The 3 months correlation between First and Realty is 0.35. Overlapping area represents the amount of risk that can be diversified away by holding First Industrial Realty and Realty Income in the same portfolio, assuming nothing else is changed. The correlation between historical prices or returns on Realty Income and First Industrial is a relative statistical measure of the degree to which these equity instruments tend to move together. The correlation coefficient measures the extent to which returns on First Industrial Realty are associated (or correlated) with Realty Income. Values of the correlation coefficient range from -1 to +1, where. The correlation of zero (0) is possible when the price movement of Realty Income has no effect on the direction of First Industrial i.e., First Industrial and Realty Income go up and down completely randomly.

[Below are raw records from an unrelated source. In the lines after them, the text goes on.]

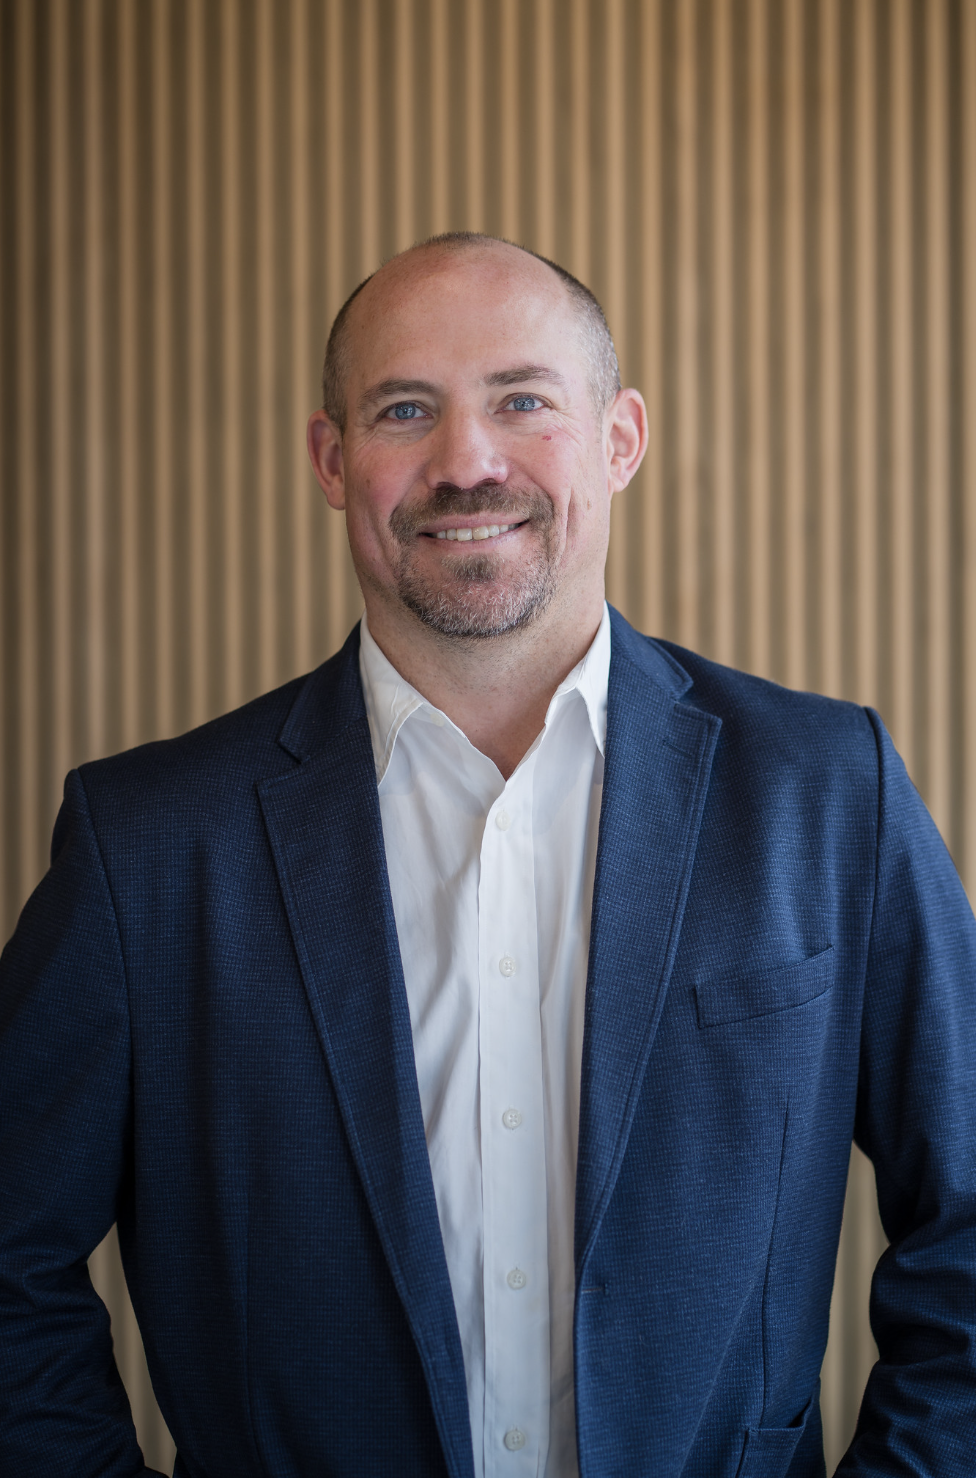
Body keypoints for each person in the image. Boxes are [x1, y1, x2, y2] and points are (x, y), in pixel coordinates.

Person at [1, 233, 975, 1478]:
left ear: (620, 438)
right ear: (331, 460)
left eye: (522, 400)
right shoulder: (146, 844)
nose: (466, 461)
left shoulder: (829, 790)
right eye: (406, 408)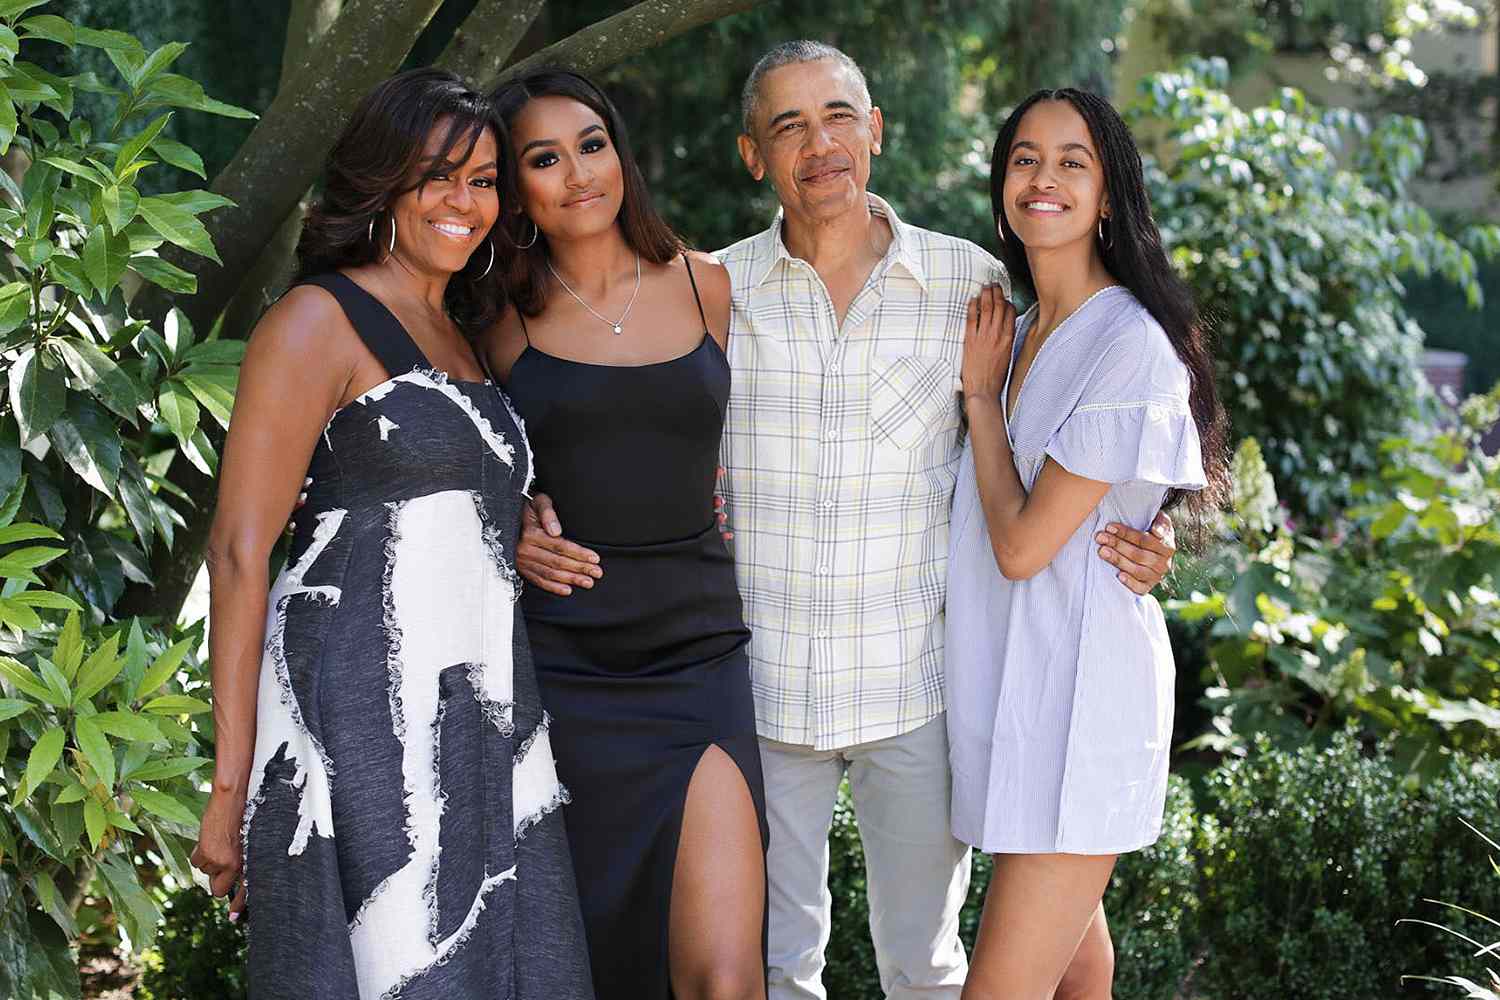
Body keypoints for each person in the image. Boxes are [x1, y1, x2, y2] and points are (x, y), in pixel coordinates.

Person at [519, 42, 1179, 1000]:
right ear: (754, 155)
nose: (817, 143)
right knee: (779, 974)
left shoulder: (974, 287)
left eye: (837, 117)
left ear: (874, 131)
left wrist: (1150, 533)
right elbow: (614, 421)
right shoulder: (713, 293)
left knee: (927, 970)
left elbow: (1077, 416)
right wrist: (523, 510)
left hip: (915, 692)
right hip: (763, 694)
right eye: (787, 125)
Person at [190, 68, 594, 999]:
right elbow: (239, 551)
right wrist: (230, 785)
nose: (465, 202)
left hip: (480, 709)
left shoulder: (462, 330)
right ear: (382, 182)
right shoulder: (315, 320)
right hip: (359, 714)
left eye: (485, 179)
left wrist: (516, 519)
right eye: (437, 176)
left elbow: (443, 499)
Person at [481, 69, 768, 1000]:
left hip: (699, 658)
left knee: (725, 978)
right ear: (515, 186)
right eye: (543, 158)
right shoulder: (495, 321)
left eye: (591, 144)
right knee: (598, 969)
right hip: (565, 666)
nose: (577, 173)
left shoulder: (708, 283)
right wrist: (507, 523)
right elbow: (446, 464)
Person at [947, 88, 1228, 1000]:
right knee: (1079, 975)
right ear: (1002, 186)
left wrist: (981, 405)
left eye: (1074, 161)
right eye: (1025, 158)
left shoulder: (1127, 344)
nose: (1045, 178)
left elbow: (1025, 547)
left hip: (1080, 707)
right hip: (1018, 694)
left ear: (1108, 195)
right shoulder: (1020, 331)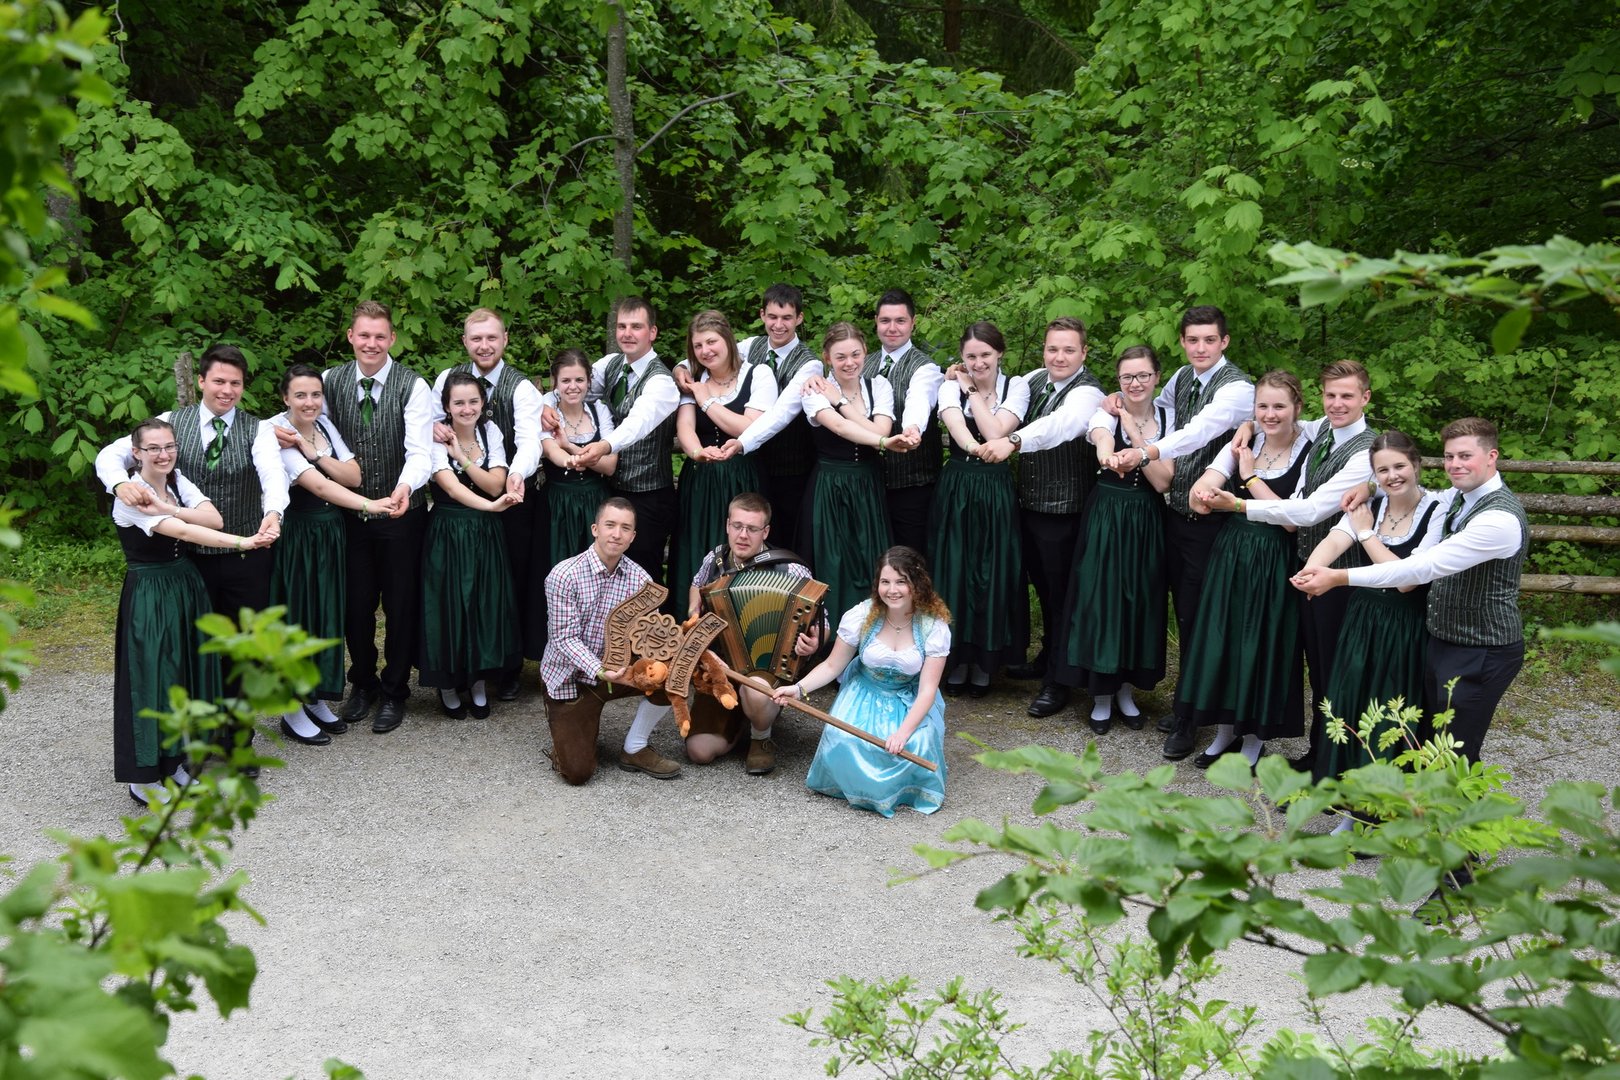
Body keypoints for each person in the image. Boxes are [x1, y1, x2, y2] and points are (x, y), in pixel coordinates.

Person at [1292, 417, 1529, 767]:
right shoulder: (1459, 497)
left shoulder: (1497, 520)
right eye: (1449, 457)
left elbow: (1418, 570)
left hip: (1483, 645)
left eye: (1465, 456)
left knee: (1455, 751)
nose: (1455, 465)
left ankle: (1455, 804)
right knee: (1431, 740)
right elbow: (1394, 489)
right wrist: (1369, 487)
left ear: (1491, 456)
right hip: (1444, 637)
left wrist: (1338, 576)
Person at [1104, 306, 1255, 757]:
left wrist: (1145, 452)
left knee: (1206, 619)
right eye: (1193, 340)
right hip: (1175, 515)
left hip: (1214, 522)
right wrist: (1120, 402)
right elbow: (1163, 408)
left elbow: (1197, 431)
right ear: (1183, 342)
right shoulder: (1182, 379)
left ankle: (1192, 720)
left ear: (1224, 341)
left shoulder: (1238, 389)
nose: (1200, 348)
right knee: (1184, 616)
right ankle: (1189, 703)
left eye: (1209, 340)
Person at [96, 344, 290, 679]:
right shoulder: (169, 423)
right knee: (196, 645)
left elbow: (273, 474)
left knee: (245, 646)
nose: (227, 390)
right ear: (201, 381)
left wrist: (273, 513)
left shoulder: (258, 430)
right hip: (191, 559)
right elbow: (111, 454)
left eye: (235, 383)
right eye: (219, 381)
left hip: (245, 558)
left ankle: (240, 713)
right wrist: (118, 484)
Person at [111, 419, 274, 806]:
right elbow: (186, 532)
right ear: (136, 453)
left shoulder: (177, 482)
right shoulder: (129, 495)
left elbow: (213, 518)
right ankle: (143, 777)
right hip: (151, 593)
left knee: (181, 674)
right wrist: (244, 542)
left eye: (169, 446)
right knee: (152, 677)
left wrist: (167, 505)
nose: (163, 454)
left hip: (183, 587)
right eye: (153, 448)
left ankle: (174, 761)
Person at [1224, 360, 1377, 767]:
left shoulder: (1366, 452)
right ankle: (1320, 754)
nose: (1337, 404)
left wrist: (1242, 498)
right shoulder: (1323, 429)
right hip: (1308, 566)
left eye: (1347, 396)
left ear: (1365, 397)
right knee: (1318, 669)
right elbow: (1279, 419)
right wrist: (1247, 425)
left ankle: (1340, 764)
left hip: (1342, 575)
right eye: (1331, 395)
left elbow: (1309, 512)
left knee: (1337, 669)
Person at [1176, 371, 1312, 766]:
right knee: (1226, 639)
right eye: (1262, 406)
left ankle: (1253, 740)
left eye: (1279, 406)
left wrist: (1249, 477)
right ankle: (1224, 732)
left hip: (1273, 558)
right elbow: (1204, 489)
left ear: (1297, 408)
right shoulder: (1243, 440)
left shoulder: (1308, 451)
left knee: (1260, 643)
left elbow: (1290, 520)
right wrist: (1204, 488)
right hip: (1232, 551)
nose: (1270, 414)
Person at [1297, 431, 1441, 799]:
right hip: (1362, 620)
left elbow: (1405, 581)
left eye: (1399, 466)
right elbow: (1334, 539)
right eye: (1382, 470)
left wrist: (1365, 534)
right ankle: (1338, 791)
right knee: (1350, 702)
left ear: (1416, 465)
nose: (1392, 476)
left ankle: (1379, 801)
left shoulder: (1437, 509)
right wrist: (1311, 571)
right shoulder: (1370, 504)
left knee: (1390, 708)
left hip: (1404, 626)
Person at [977, 317, 1106, 718]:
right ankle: (1048, 658)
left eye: (1069, 349)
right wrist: (962, 375)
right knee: (1046, 593)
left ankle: (1058, 682)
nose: (1059, 357)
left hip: (1066, 512)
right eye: (1053, 348)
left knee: (1064, 597)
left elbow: (1060, 425)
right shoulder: (1034, 380)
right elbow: (996, 385)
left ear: (1084, 352)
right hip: (1029, 506)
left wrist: (1013, 440)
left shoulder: (1088, 392)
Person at [319, 300, 434, 734]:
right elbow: (308, 425)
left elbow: (420, 450)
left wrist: (404, 487)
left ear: (392, 339)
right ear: (351, 336)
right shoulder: (329, 381)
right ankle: (362, 681)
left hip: (401, 513)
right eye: (364, 335)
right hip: (349, 513)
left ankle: (395, 689)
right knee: (357, 603)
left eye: (380, 336)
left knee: (400, 604)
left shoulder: (413, 385)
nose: (371, 343)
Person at [267, 363, 397, 746]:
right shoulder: (275, 432)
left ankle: (315, 695)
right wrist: (371, 505)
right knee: (299, 618)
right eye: (300, 395)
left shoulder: (323, 426)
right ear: (285, 398)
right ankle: (291, 708)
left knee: (326, 616)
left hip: (331, 534)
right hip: (300, 536)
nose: (309, 402)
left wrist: (312, 450)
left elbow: (354, 475)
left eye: (315, 394)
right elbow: (321, 486)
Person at [1050, 345, 1174, 734]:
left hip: (1146, 518)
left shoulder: (1169, 417)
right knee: (1101, 599)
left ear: (1156, 377)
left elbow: (1162, 480)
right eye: (1127, 377)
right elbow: (1104, 445)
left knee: (1138, 599)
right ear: (1118, 380)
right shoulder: (1105, 411)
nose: (1135, 383)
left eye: (1143, 375)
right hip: (1107, 514)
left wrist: (1134, 434)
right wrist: (1110, 456)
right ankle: (1101, 694)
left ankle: (1125, 690)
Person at [775, 547, 950, 817]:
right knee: (845, 739)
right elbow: (832, 665)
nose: (892, 590)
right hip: (864, 695)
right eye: (885, 582)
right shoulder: (862, 616)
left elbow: (928, 690)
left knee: (917, 744)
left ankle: (900, 788)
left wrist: (902, 734)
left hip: (908, 700)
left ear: (917, 583)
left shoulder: (933, 626)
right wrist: (798, 689)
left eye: (901, 582)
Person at [430, 308, 544, 700]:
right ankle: (464, 666)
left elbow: (528, 440)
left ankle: (507, 669)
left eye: (491, 338)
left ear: (505, 339)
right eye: (476, 338)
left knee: (508, 582)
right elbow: (432, 423)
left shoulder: (522, 387)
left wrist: (516, 474)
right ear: (465, 341)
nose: (484, 345)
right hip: (458, 501)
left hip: (512, 493)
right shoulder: (447, 379)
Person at [540, 497, 684, 784]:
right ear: (595, 529)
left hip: (618, 672)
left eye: (625, 528)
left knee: (672, 673)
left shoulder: (640, 578)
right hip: (571, 680)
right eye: (610, 525)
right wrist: (601, 670)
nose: (617, 534)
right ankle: (568, 744)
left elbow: (652, 635)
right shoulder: (564, 575)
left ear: (633, 537)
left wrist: (681, 651)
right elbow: (564, 638)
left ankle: (635, 748)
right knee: (578, 772)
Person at [552, 296, 681, 598]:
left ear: (652, 332)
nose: (627, 333)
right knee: (609, 578)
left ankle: (650, 631)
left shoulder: (661, 382)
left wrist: (604, 445)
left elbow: (638, 422)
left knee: (643, 579)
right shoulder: (610, 365)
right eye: (622, 326)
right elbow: (573, 387)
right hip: (610, 490)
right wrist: (548, 404)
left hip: (648, 495)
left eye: (636, 327)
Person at [685, 492, 820, 775]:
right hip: (721, 669)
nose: (743, 535)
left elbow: (822, 620)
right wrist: (693, 608)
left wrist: (815, 641)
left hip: (766, 670)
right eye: (737, 526)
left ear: (765, 532)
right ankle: (742, 719)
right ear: (727, 525)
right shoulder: (715, 559)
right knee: (699, 751)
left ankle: (761, 736)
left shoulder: (790, 568)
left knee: (756, 691)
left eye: (752, 529)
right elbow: (697, 585)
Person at [927, 321, 1029, 696]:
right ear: (962, 356)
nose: (978, 362)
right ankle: (956, 659)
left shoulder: (1016, 386)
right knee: (955, 569)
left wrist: (970, 388)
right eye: (970, 356)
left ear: (999, 352)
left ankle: (986, 662)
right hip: (958, 485)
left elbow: (996, 432)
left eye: (985, 354)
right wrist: (975, 449)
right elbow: (958, 427)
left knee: (991, 570)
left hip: (995, 488)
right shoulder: (948, 387)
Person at [419, 373, 523, 719]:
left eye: (473, 401)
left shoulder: (490, 432)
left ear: (483, 404)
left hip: (485, 533)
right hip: (449, 531)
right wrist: (491, 507)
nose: (467, 409)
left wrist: (462, 458)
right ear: (447, 407)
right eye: (459, 402)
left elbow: (495, 484)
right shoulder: (434, 436)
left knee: (483, 603)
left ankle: (478, 681)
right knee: (448, 605)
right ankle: (448, 684)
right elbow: (451, 488)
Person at [670, 310, 776, 613]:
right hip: (701, 478)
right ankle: (691, 621)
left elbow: (749, 427)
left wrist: (706, 400)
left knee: (742, 544)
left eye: (711, 342)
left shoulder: (758, 374)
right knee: (697, 546)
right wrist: (697, 452)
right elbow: (685, 426)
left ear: (728, 340)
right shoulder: (694, 378)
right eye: (698, 346)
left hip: (742, 476)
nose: (705, 351)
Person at [710, 284, 822, 545]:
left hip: (792, 470)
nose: (778, 325)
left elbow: (782, 412)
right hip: (753, 467)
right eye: (772, 317)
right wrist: (682, 368)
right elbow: (712, 354)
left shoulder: (810, 364)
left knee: (786, 540)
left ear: (799, 318)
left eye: (786, 318)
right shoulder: (751, 346)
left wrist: (742, 442)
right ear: (762, 315)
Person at [799, 322, 895, 622]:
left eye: (855, 354)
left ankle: (873, 632)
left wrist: (839, 401)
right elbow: (841, 427)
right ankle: (829, 637)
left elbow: (881, 431)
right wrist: (880, 440)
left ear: (866, 351)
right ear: (827, 358)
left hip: (867, 484)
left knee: (870, 558)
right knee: (833, 562)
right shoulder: (814, 390)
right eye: (840, 357)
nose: (849, 362)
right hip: (831, 486)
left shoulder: (879, 386)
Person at [861, 289, 943, 554]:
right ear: (876, 321)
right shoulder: (862, 363)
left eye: (900, 321)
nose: (892, 328)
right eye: (885, 320)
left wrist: (912, 428)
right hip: (868, 482)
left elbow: (919, 399)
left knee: (909, 557)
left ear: (913, 322)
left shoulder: (925, 368)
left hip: (912, 486)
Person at [539, 348, 617, 564]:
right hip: (558, 504)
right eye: (565, 380)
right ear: (555, 382)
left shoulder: (599, 411)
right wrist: (576, 460)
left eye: (579, 380)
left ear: (589, 381)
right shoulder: (547, 415)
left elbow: (610, 465)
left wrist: (570, 447)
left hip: (597, 502)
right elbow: (551, 450)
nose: (573, 386)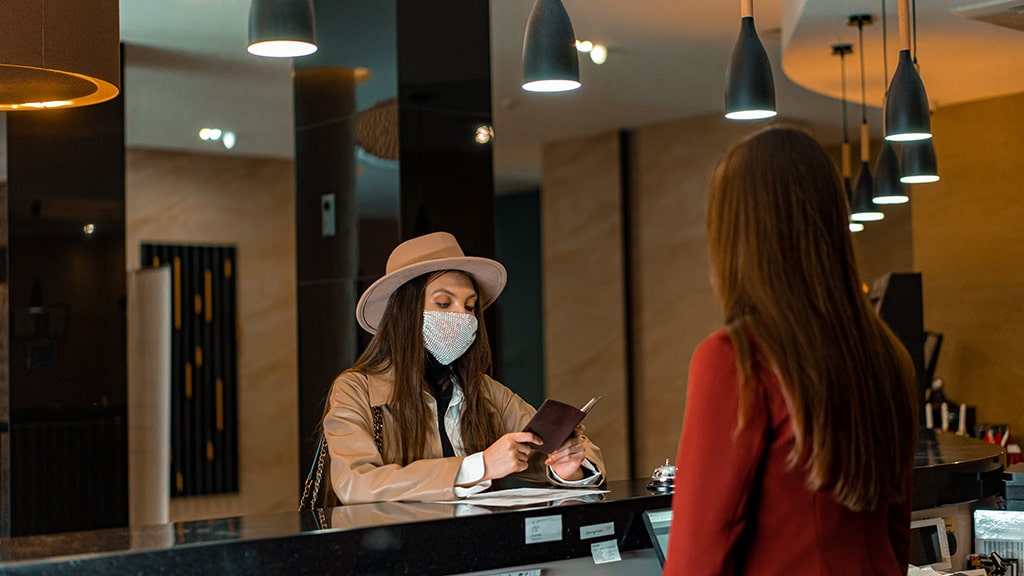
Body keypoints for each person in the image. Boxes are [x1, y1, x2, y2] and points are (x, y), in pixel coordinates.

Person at [663, 127, 917, 575]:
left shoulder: (736, 357)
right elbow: (897, 534)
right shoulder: (888, 355)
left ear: (735, 234)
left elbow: (697, 554)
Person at [322, 231, 605, 505]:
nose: (462, 315)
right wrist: (478, 467)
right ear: (404, 312)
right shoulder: (356, 389)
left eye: (470, 307)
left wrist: (569, 469)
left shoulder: (483, 390)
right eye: (444, 303)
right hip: (395, 547)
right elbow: (354, 482)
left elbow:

Pair Corralation between First Industrial and Realty Income

Allowing for the 90-day total investment horizon First Industrial Realty is expected to under-perform the Realty Income. In addition to that, First Industrial is 1.55 times more volatile than Realty Income. It trades about -0.06 of its total potential returns per unit of risk. Realty Income is currently generating about 0.12 per unit of volatility. If you would invest  5,654  in Realty Income on April 9, 2025 and sell it today you would earn a total of  99.00  from holding Realty Income or generate 1.75% return on investment over 90 days.
Time Period3 Months [change]
DirectionMoves Together 
StrengthVery Weak
Accuracy100.0%
ValuesDaily Returns

First Industrial Realty  vs.  Realty Income

 Performance 
       Timeline  
First Industrial Realty 

Risk-Adjusted Performance

OK

 
Weak
 
Strong
Compared to the overall equity markets, risk-adjusted returns on investments in First Industrial Realty are ranked lower than 5 (%) of all global equities and portfolios over the last 90 days. Even with relatively weak basic indicators, First Industrial may actually be approaching a critical reversion point that can send shares even higher in August 2025.
Realty Income 

Risk-Adjusted Performance

Good

 
Weak
 
Strong
Compared to the overall equity markets, risk-adjusted returns on investments in Realty Income are ranked lower than 11 (%) of all global equities and portfolios over the last 90 days. In spite of very weak basic indicators, Realty Income may actually be approaching a critical reversion point that can send shares even higher in August 2025.

First Industrial and Realty Income Volatility Contrast

   Predicted Return Density   
       Returns  

Pair Trading with First Industrial and Realty Income

The main advantage of trading using opposite First Industrial and Realty Income positions is that it hedges away some unsystematic risk. Because of two separate transactions, even if First Industrial position performs unexpectedly, Realty Income can make up some of the losses. Pair trading also minimizes risk from directional movements in the market. For example, if an entire industry or sector drops because of unexpected headlines, the short position in Realty Income will offset losses from the drop in Realty Income's long position.
The idea behind First Industrial Realty and Realty Income pairs trading is to make the combined position market-neutral, meaning the overall market's direction will not affect its win or loss (or potential downside or upside). This can be achieved by designing a pairs trade with two highly correlated stocks or equities that operate in a similar space or sector, making it possible to obtain profits through simple and relatively low-risk investment.
Check out your portfolio center.
Note that this page's information should be used as a complementary analysis to find the right mix of equity instruments to add to your existing portfolios or create a brand new portfolio. You can also try the Economic Indicators module to top statistical indicators that provide insights into how an economy is performing.